(Task statement):
Below are the records; retype each one exactly.

(Information provided):
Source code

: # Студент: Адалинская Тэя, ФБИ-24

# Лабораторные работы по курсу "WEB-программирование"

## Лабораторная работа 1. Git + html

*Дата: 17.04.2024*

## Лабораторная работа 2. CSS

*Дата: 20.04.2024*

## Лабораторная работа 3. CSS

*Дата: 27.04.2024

(Answer area):
Source code

: # Студент: Адалинская Тэя, ФБИ-24

# Лабораторные работы по курсу "WEB-программирование"

## Лабораторная работа 1. Git + html

*Дата: 17.04.2024*

## Лабораторная работа 2. CSS

*Дата: 20.04.2024*

## Лабораторная работа 3. CSS

*Дата: 27.04.2024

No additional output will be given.